Insentif guru dan tenaga kependidikan (GTK) kini telah di realisasikan. Puji katakan tinggal realisasi guru Aparatur Sipil Negara (ASN) bersertifikasi yang belum mendapatkan insentif.
Saat ini, Pemkot Samarinda sedang menyusun aturan baru berupa peraturan walikota (perwali) khusus insentif guru yang telah mendapatkan Tunjanga Profesi Guru (TPG).
Selain permintaan terhadap ketetapan TPG, ada pula permintaan dari Forum Peduli Guru Samarinda, agar insentif guru bisa dinaikkan.
Untuk itu, Ketua Komisi IV DPRD Samarinda Sri Puji Astuti usulan kenaikan insentif itu, sudah sering disampaikan oleh pihaknya dengan Tim Anggaran Pemerintah Daerah (TAPD). Sebab nilai insentif senilai Rp 700 ribu itu sudah bertahan belasan tahun.
“Namun memang kita tidak bisa hanya sekadar mengusulkan, karena kita juga harus melihat kekuatan anggaran kota Samarinda itu sendiri,” ujarnya.
Diketahui, saat ini terdapat 7.421 orang guru dan tenaga pendidik di Kota Samarinda, dari jenjang PAUD, SD dan SMP. Puji pun mengakui untuk mengabulkan usulan kenaikan insentif memang terasa berat, terlebih dengan adanya permintaan agar seluruh guru ASN yang mendapat Tambahan Penghasilan Pegawai (TPP) seperti ASN pada umumnya.

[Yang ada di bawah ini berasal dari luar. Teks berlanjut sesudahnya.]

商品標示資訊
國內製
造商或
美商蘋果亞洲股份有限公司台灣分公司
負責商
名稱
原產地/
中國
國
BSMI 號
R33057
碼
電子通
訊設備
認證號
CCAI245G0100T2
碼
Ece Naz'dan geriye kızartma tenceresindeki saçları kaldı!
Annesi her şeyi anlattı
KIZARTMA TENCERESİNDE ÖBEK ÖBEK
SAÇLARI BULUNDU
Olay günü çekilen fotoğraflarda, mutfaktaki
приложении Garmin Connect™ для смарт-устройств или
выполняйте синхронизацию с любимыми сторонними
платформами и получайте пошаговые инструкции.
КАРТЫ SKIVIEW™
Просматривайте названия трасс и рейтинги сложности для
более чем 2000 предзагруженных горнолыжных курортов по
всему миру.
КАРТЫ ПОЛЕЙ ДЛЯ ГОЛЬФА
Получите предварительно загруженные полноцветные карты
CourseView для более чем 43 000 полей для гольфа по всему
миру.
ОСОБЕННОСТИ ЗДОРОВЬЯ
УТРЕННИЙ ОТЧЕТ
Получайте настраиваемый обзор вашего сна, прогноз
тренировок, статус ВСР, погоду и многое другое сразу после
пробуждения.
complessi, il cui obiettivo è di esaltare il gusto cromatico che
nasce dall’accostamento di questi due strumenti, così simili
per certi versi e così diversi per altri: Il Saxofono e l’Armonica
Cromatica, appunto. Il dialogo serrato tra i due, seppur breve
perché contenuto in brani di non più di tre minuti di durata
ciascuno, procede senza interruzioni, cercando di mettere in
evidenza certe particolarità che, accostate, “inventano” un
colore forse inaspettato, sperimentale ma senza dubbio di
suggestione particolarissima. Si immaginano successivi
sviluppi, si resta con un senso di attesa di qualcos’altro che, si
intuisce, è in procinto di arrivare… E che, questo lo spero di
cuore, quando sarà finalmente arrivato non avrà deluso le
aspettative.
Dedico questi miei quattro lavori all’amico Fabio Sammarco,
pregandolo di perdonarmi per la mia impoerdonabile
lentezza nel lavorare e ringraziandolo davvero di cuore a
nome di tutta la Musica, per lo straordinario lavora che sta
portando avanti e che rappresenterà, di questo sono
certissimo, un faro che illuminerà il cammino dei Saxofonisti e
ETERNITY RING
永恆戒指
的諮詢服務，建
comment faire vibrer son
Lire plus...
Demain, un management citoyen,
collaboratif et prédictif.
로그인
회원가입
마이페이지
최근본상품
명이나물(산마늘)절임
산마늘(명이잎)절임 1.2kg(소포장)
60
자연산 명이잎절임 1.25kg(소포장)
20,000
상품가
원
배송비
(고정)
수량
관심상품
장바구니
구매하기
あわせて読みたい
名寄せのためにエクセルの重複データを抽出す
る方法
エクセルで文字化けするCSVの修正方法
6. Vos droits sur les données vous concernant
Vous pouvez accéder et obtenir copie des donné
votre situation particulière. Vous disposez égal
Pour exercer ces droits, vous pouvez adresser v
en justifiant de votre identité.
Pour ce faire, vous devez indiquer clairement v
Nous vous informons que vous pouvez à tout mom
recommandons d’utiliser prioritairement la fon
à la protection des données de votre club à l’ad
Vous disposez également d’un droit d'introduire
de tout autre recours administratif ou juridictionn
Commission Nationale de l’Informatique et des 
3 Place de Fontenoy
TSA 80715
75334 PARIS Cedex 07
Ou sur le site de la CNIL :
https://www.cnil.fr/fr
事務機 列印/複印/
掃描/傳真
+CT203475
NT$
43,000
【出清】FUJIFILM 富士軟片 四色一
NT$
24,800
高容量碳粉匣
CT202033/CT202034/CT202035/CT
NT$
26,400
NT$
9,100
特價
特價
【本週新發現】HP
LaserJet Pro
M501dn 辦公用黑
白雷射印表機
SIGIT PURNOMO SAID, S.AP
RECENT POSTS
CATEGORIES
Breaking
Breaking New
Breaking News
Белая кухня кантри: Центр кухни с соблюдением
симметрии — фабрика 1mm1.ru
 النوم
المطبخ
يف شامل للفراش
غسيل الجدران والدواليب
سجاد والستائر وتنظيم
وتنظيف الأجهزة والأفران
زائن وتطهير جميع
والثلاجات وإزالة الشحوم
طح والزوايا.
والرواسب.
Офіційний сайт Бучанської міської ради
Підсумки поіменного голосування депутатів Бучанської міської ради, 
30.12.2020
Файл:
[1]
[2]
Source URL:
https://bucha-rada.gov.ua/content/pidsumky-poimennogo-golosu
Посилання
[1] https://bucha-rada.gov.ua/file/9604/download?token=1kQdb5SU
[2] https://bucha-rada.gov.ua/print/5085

“Yang diinginkan oleh teman teman pendidik itu TPP nya Rp 1,7 juta. Tapi memang dalam aturan itu kita dikunci dengan menyesuaikan dengan kemampuan keuangan daerah,” jelasnya.
Walaupun hal tersebut cukup berat, Politisi Partai Demokrat mengakui dorongan dari Komisi IV untuk menaikkan insentif tetap diupayakan oleh pihaknya. Hanya saja memang tidak bisa langsung signifikan.
Hal tersebut di utarakannya, lantaran Pemkot Samarinda juga perhitungan sesuai denan Pendapatan Asli Daerah (PAD).
“Mudah-mudahan pendapatan kita naik, sehingga usulan kenaikan insentif guru bisa terealisasi,” tutupnya.